## WHAT YOU ARE ASKED TO DO:
For each entry, restate it word for word while omitting any image it holds.

Start of DATA FOR REVIEW

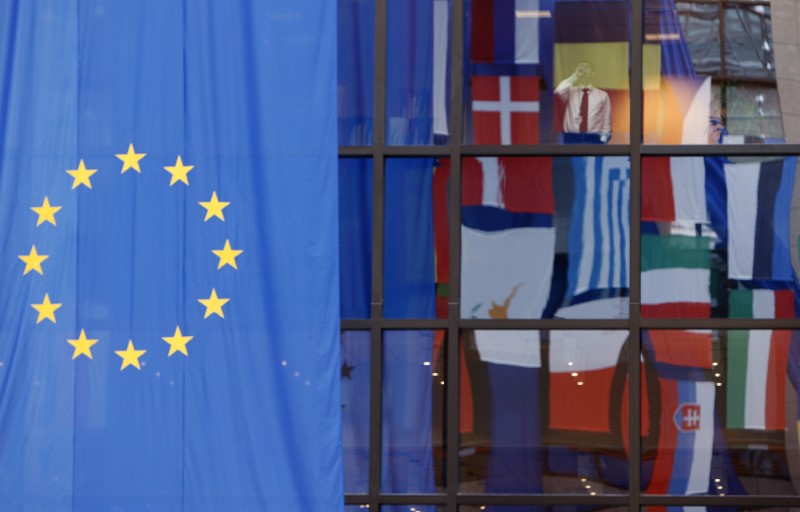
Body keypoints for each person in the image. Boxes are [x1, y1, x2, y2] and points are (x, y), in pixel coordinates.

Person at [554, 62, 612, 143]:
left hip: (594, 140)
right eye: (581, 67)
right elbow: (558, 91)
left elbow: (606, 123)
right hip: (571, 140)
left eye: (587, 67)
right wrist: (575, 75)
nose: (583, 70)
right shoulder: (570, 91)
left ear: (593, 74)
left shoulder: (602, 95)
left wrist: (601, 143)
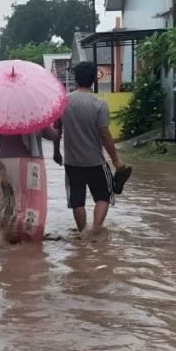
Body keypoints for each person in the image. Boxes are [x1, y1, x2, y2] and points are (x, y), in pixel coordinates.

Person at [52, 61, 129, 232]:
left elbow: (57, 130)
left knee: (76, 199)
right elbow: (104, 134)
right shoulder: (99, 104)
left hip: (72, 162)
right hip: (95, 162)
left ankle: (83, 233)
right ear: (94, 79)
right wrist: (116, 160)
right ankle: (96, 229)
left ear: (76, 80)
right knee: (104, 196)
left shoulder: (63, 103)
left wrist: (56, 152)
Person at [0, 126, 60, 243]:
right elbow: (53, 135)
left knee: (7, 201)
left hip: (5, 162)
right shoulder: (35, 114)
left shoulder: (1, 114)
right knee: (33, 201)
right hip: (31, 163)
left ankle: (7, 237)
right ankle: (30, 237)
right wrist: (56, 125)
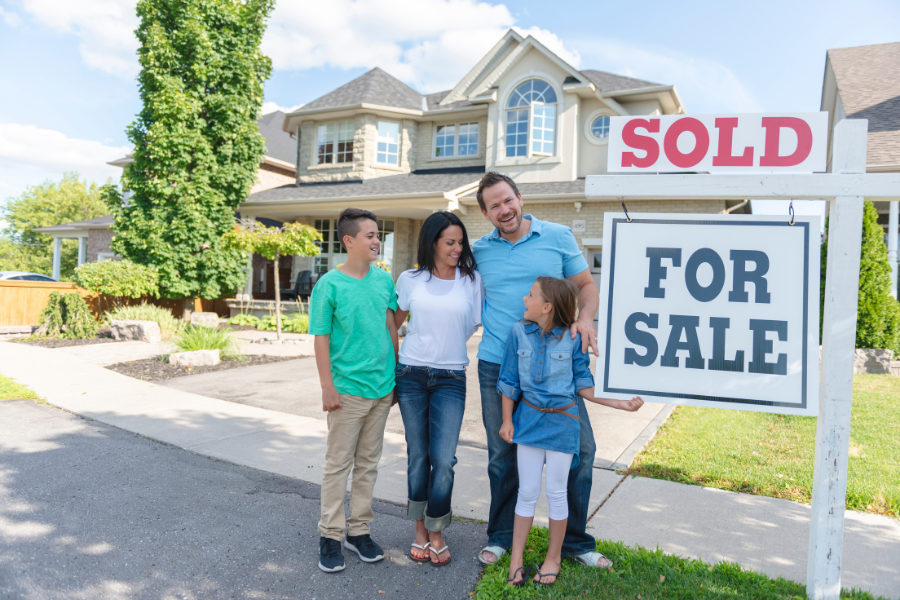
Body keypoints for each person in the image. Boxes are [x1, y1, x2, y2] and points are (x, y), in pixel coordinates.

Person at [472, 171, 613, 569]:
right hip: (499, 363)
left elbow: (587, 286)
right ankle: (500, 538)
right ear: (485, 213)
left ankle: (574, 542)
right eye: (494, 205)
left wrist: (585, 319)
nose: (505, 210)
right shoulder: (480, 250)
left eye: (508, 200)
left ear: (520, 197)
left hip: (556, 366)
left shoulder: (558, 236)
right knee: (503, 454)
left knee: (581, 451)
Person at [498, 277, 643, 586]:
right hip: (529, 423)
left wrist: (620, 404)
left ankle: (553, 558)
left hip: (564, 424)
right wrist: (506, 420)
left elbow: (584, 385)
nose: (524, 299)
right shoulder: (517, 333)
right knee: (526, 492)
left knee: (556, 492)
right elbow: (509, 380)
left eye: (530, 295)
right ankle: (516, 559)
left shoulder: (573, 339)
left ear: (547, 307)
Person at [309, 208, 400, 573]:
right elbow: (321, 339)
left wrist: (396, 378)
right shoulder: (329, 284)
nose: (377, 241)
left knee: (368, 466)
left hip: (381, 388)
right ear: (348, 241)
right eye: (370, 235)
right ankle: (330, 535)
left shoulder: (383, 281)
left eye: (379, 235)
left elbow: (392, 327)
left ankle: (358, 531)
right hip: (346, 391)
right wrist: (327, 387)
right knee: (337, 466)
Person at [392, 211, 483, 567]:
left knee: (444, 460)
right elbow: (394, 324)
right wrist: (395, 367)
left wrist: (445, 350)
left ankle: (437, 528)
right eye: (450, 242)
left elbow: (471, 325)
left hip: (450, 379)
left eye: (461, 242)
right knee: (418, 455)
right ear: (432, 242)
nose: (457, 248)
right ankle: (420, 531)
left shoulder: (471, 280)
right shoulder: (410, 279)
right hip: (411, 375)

End of DATA FOR REVIEW

## RESPONSE TO THE EXERCISE:
Body keypoints for each person in the image. Boxes are [x1, y1, x2, y2] and points are (x, y), in pixel coordinates.

Person at [554, 62, 612, 143]:
left hip: (594, 140)
right eye: (581, 67)
right elbow: (558, 91)
left elbow: (606, 123)
right hip: (571, 140)
left eye: (587, 67)
right wrist: (575, 75)
nose: (583, 70)
right shoulder: (570, 91)
left ear: (593, 74)
left shoulder: (602, 95)
left wrist: (601, 143)
Body keypoints for each person in the image. Boxes are [x1, y1, x2, y2] and points are (x, y), in pixel coordinates.

Person at [52, 61, 129, 232]:
left elbow: (57, 130)
left knee: (76, 199)
right elbow: (104, 134)
right shoulder: (99, 104)
left hip: (72, 162)
right hip: (95, 162)
left ankle: (83, 233)
right ear: (94, 79)
right wrist: (116, 160)
right ankle: (96, 229)
left ear: (76, 80)
right knee: (104, 196)
left shoulder: (63, 103)
left wrist: (56, 152)
Person at [0, 126, 60, 243]:
right elbow: (53, 135)
left knee: (7, 201)
left hip: (5, 162)
right shoulder: (35, 114)
left shoulder: (1, 114)
right knee: (33, 201)
right hip: (31, 163)
left ankle: (7, 237)
right ankle: (30, 237)
right wrist: (56, 125)
Body keypoints for each person in the image. Boxes are [x1, y1, x2, y2] and points are (x, y), in pixel coordinates.

Person at [472, 171, 613, 569]:
right hip: (499, 363)
left elbow: (587, 286)
right ankle: (500, 538)
right ear: (485, 213)
left ankle: (574, 542)
right eye: (494, 205)
left wrist: (585, 319)
nose: (505, 210)
right shoulder: (480, 250)
left eye: (508, 200)
left ear: (520, 197)
left hip: (556, 366)
left shoulder: (558, 236)
right knee: (503, 454)
left knee: (581, 451)
Person at [498, 277, 643, 586]:
right hip: (529, 423)
left wrist: (620, 404)
left ankle: (553, 558)
left hip: (564, 424)
right wrist: (506, 420)
left elbow: (584, 385)
nose: (524, 299)
right shoulder: (517, 333)
right knee: (526, 492)
left knee: (556, 492)
right elbow: (509, 380)
left eye: (530, 295)
right ankle: (516, 559)
left shoulder: (573, 339)
left ear: (547, 307)
Person at [309, 208, 400, 573]:
right elbow: (321, 339)
left wrist: (396, 378)
right shoulder: (329, 284)
nose: (377, 241)
left knee: (368, 466)
left hip: (381, 388)
right ear: (348, 241)
right eye: (370, 235)
right ankle: (330, 535)
left shoulder: (383, 281)
left eye: (379, 235)
left elbow: (392, 327)
left ankle: (358, 531)
right hip: (346, 391)
right wrist: (327, 387)
right knee: (337, 466)
Person at [392, 211, 483, 567]:
left knee: (444, 460)
right elbow: (394, 324)
right wrist: (395, 367)
left wrist: (445, 350)
left ankle: (437, 528)
right eye: (450, 242)
left elbow: (471, 325)
left hip: (450, 379)
left eye: (461, 242)
right knee: (418, 455)
right ear: (432, 242)
nose: (457, 248)
right ankle: (420, 531)
left shoulder: (471, 280)
right shoulder: (410, 279)
right hip: (411, 375)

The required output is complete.